What to work on:
Your reply should hold every entry below exactly as written and none of the pictures.

== Segment start ==

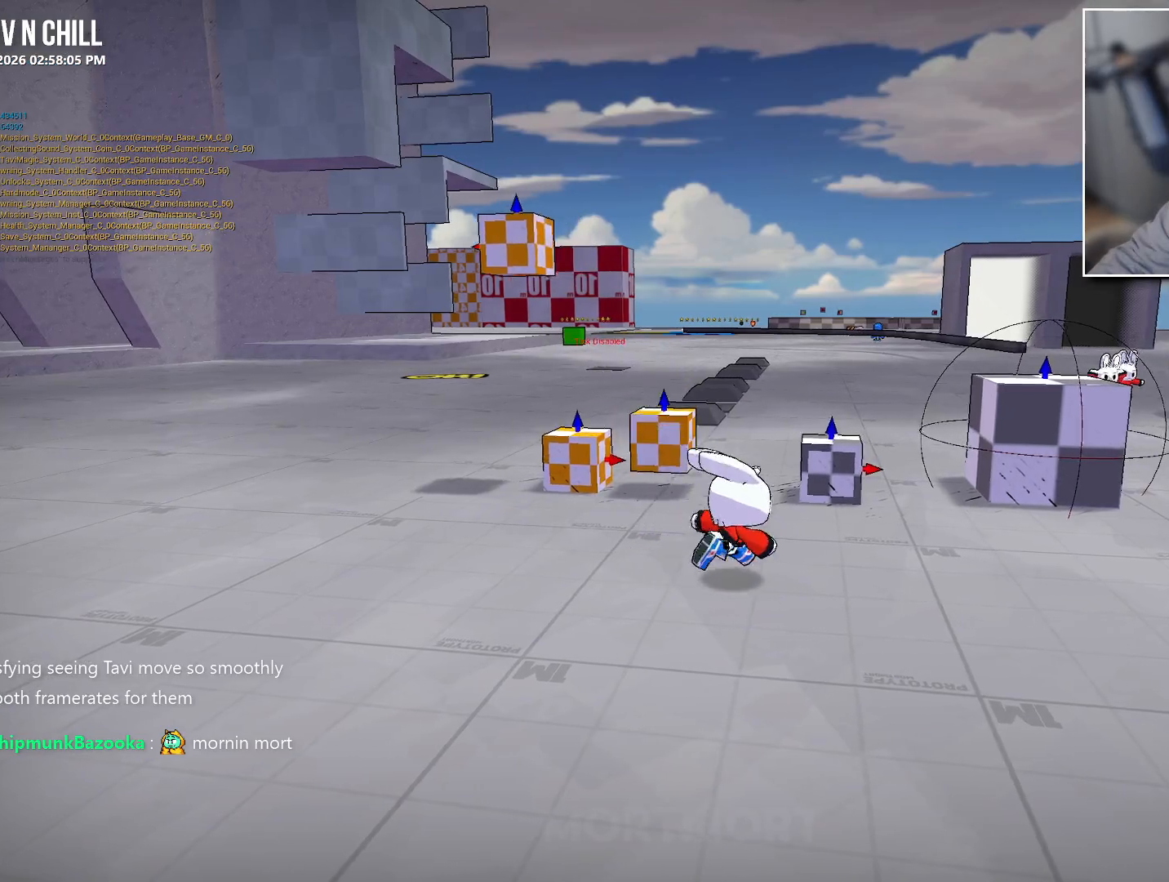
{"buttons": [], "left_stick": "up", "right_stick": "center", "events": [[67, "left_stick", "up-right"], [367, "left_stick", "up"]]}
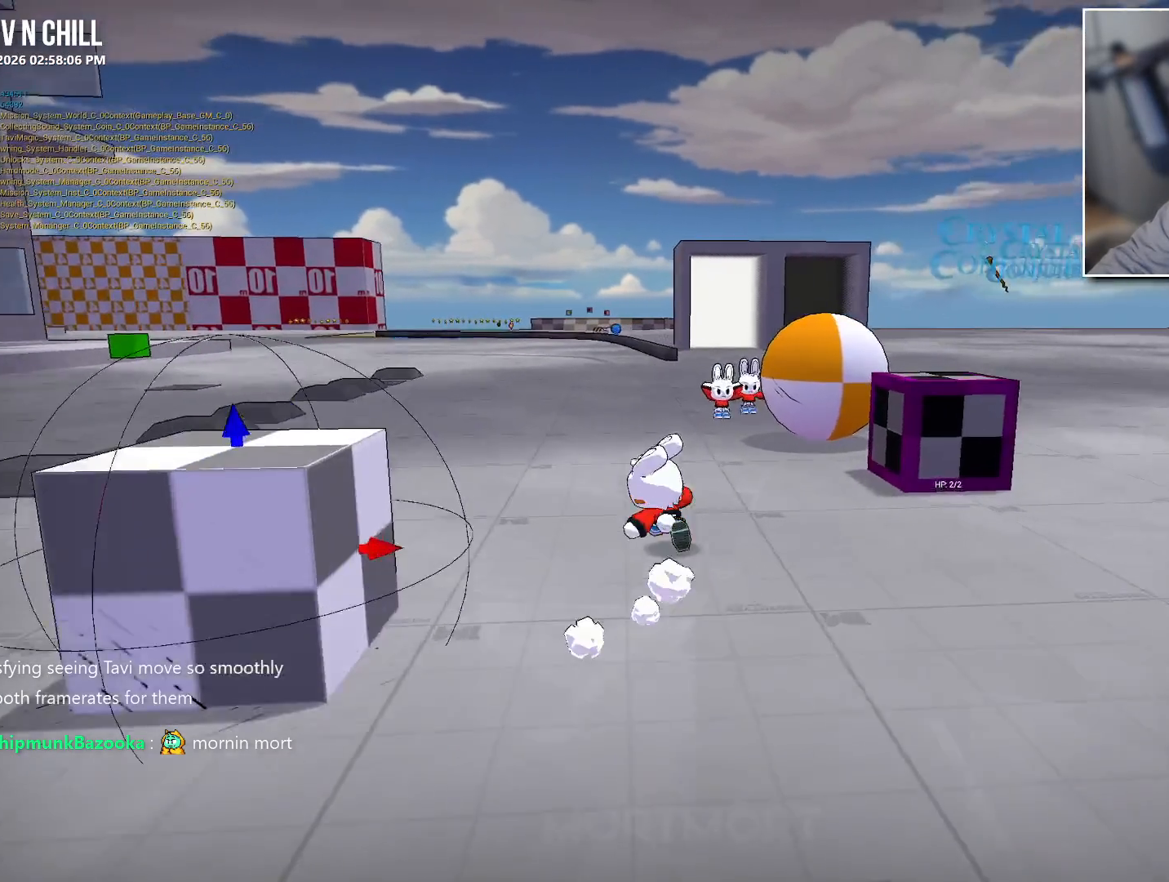
{"buttons": [], "left_stick": "up-right", "right_stick": "center", "events": [[17, "left_stick", "up-left"], [283, "left_stick", "up"], [433, "left_stick", "up-right"]]}
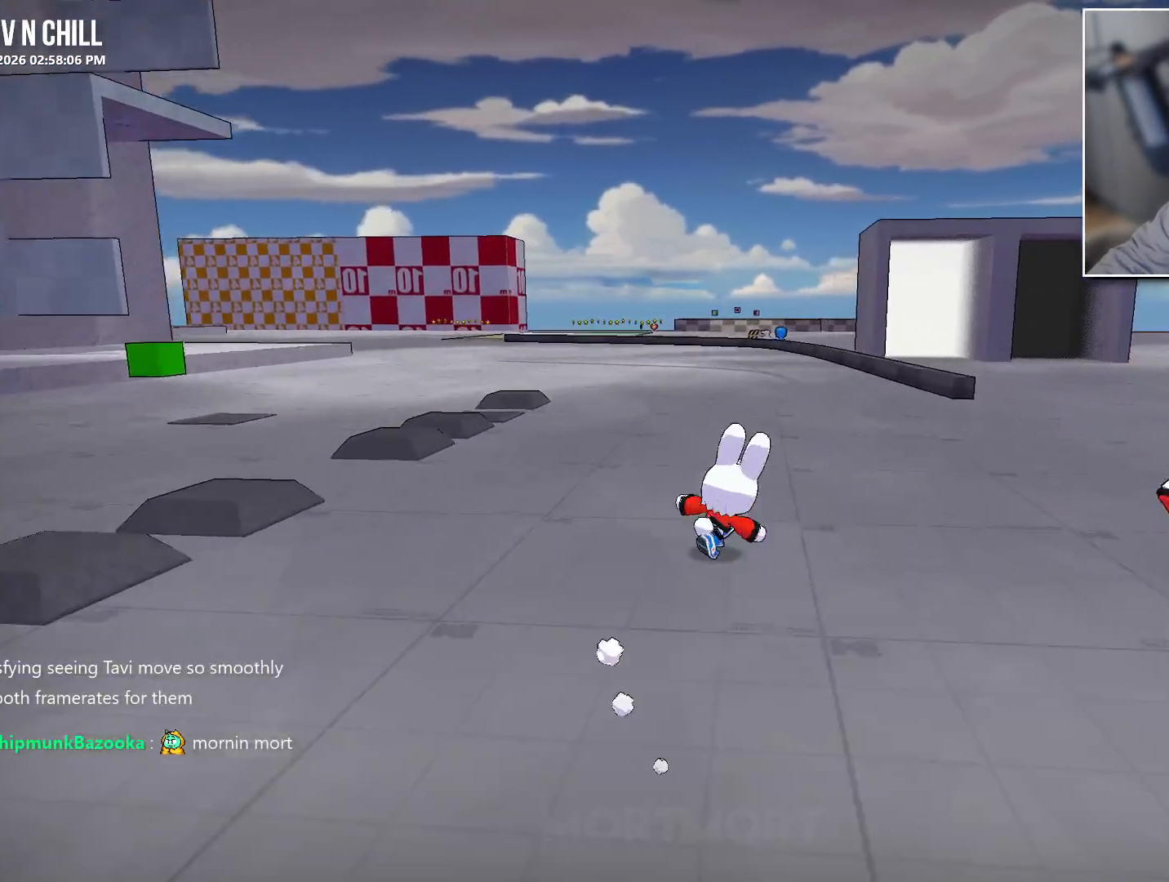
{"buttons": [], "left_stick": "up", "right_stick": "center", "events": [[17, "left_stick", "right"], [167, "left_stick", "up-right"], [317, "left_stick", "up"]]}
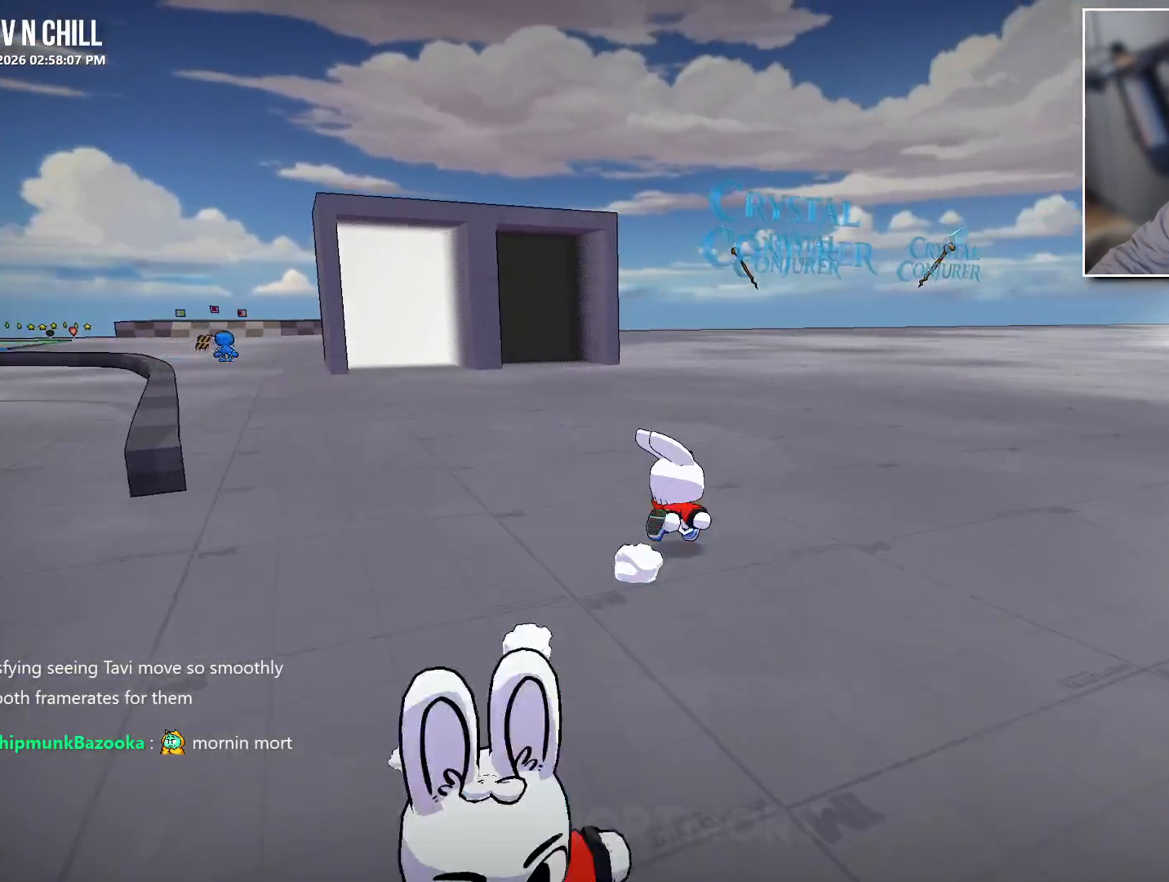
{"buttons": [], "left_stick": "up-left", "right_stick": "center", "events": [[83, "left_stick", "up-left"]]}
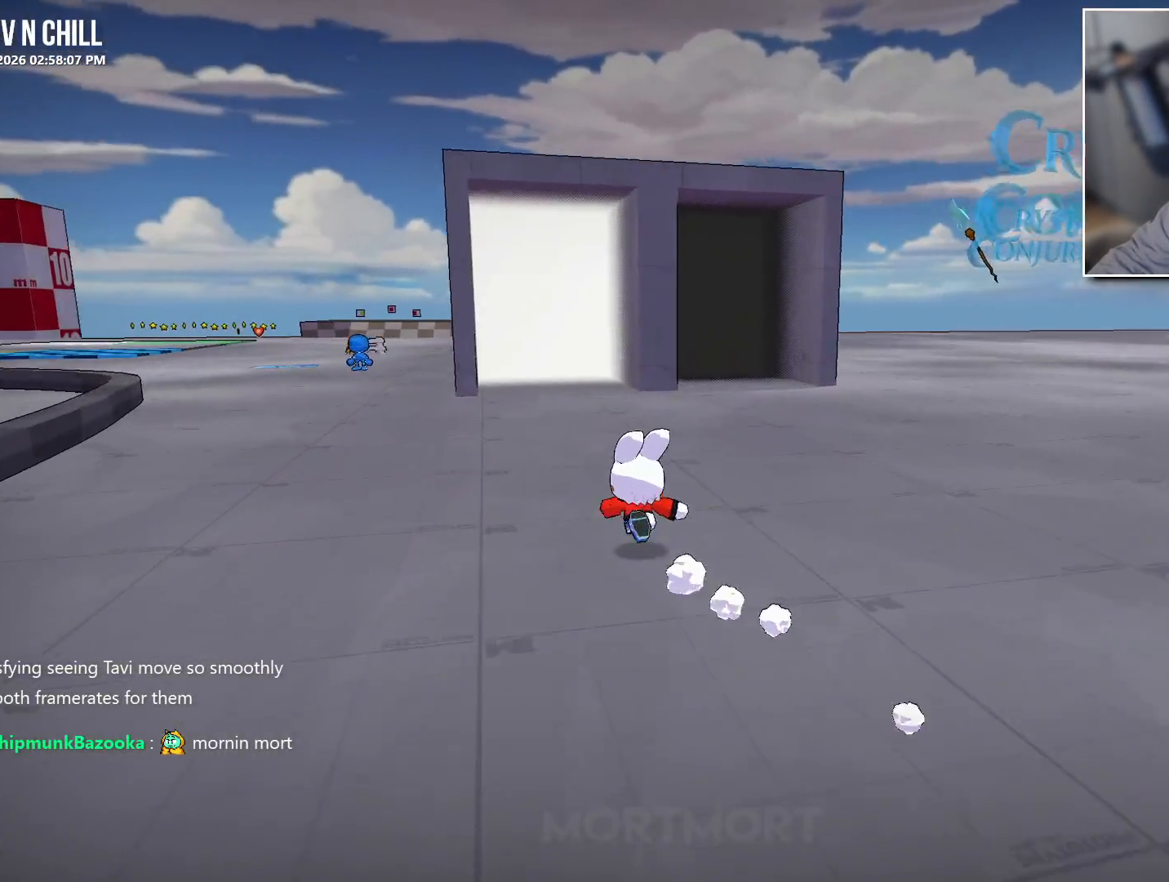
{"buttons": [], "left_stick": "up-left", "right_stick": "center", "events": []}
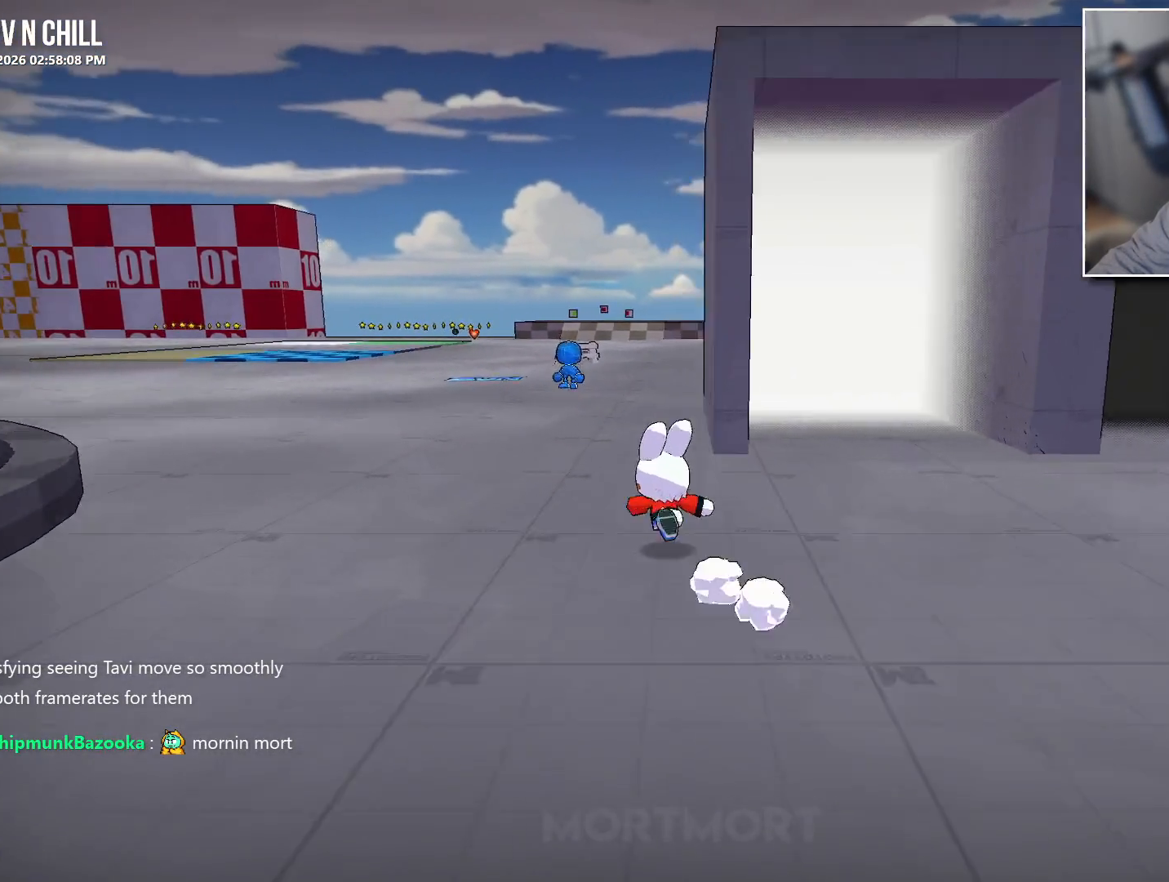
{"buttons": [], "left_stick": "up", "right_stick": "center", "events": [[200, "left_stick", "up"]]}
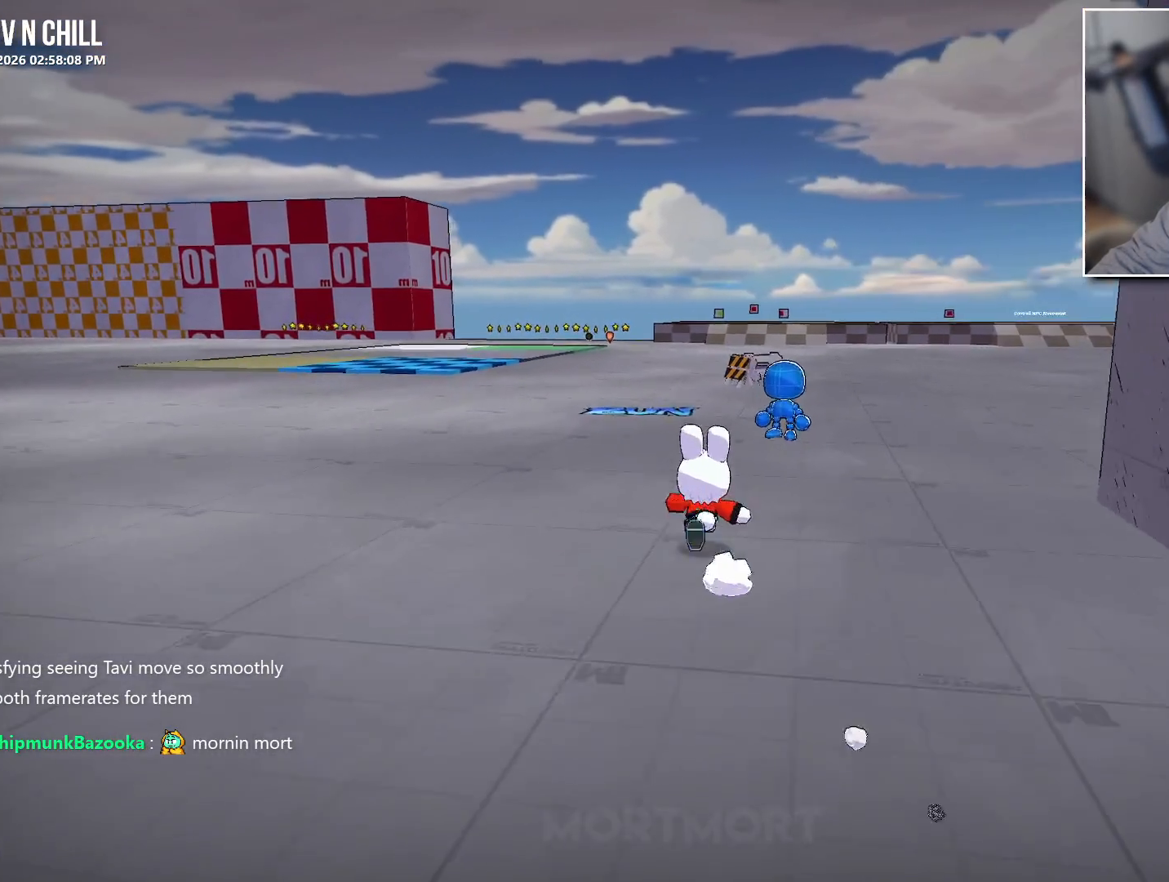
{"buttons": [], "left_stick": "up", "right_stick": "center", "events": []}
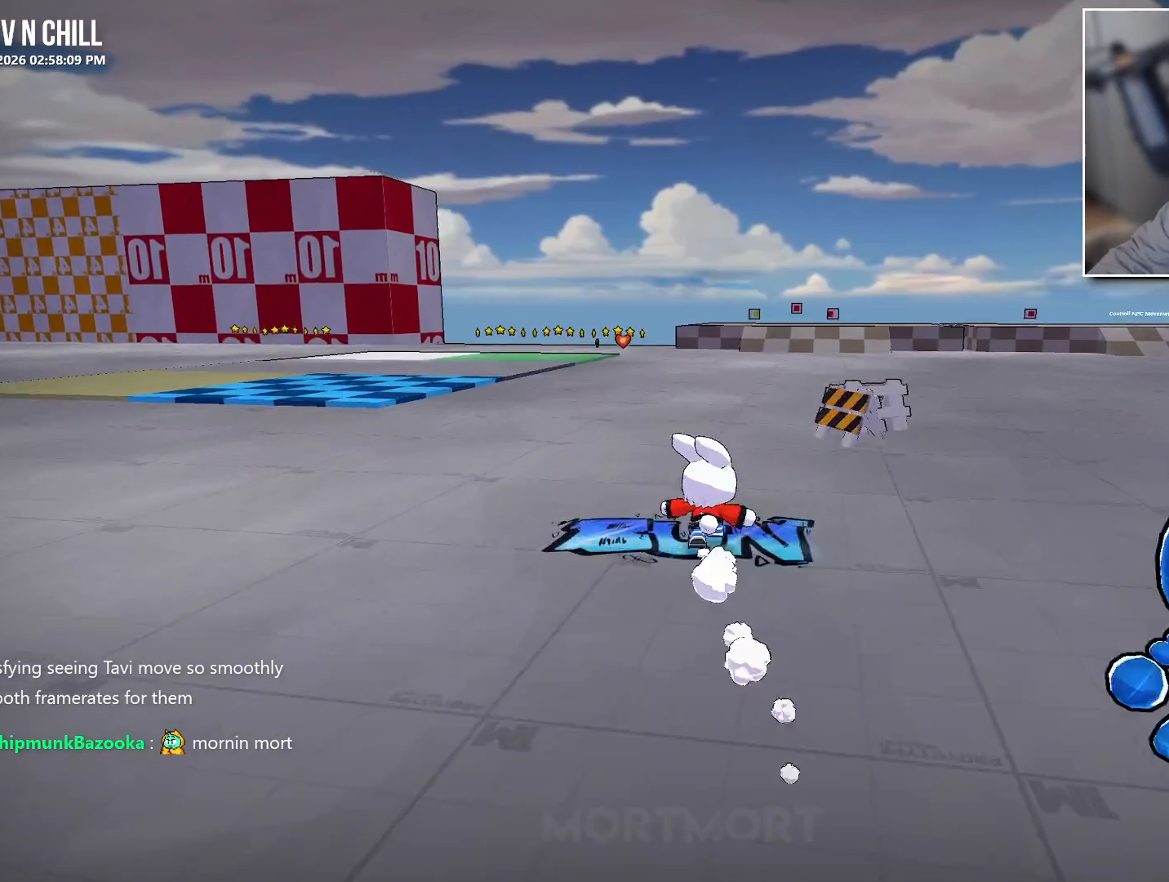
{"buttons": [], "left_stick": "up", "right_stick": "center", "events": []}
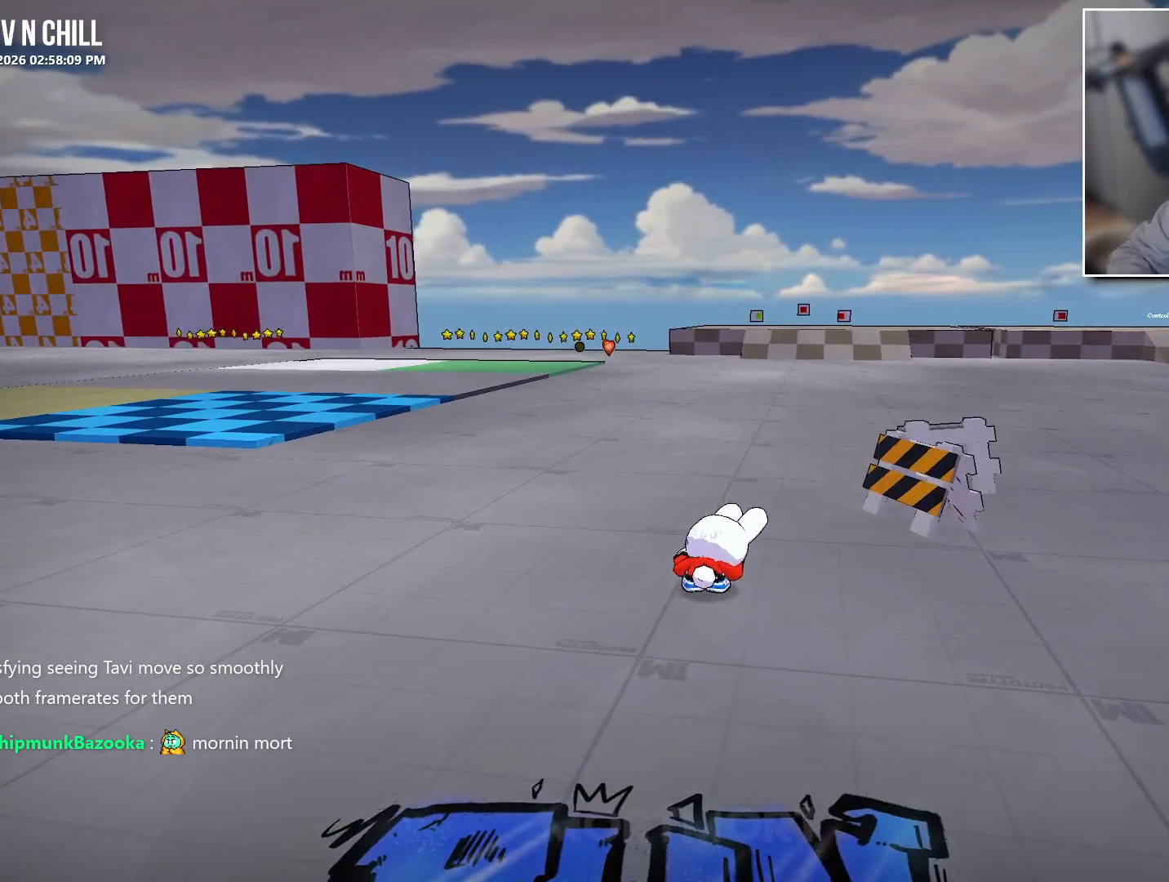
{"buttons": [], "left_stick": "up", "right_stick": "center", "events": []}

== Segment end ==

Solution to this problem:
{"buttons": [], "left_stick": "up", "right_stick": "center", "events": [[67, "left_stick", "up-right"], [367, "left_stick", "up"]]}
{"buttons": [], "left_stick": "up-right", "right_stick": "center", "events": [[17, "left_stick", "up-left"], [283, "left_stick", "up"], [433, "left_stick", "up-right"]]}
{"buttons": [], "left_stick": "up", "right_stick": "center", "events": [[17, "left_stick", "right"], [167, "left_stick", "up-right"], [317, "left_stick", "up"]]}
{"buttons": [], "left_stick": "up-left", "right_stick": "center", "events": [[83, "left_stick", "up-left"]]}
{"buttons": [], "left_stick": "up-left", "right_stick": "center", "events": []}
{"buttons": [], "left_stick": "up", "right_stick": "center", "events": [[200, "left_stick", "up"]]}
{"buttons": [], "left_stick": "up", "right_stick": "center", "events": []}
{"buttons": [], "left_stick": "up", "right_stick": "center", "events": []}
{"buttons": [], "left_stick": "up", "right_stick": "center", "events": []}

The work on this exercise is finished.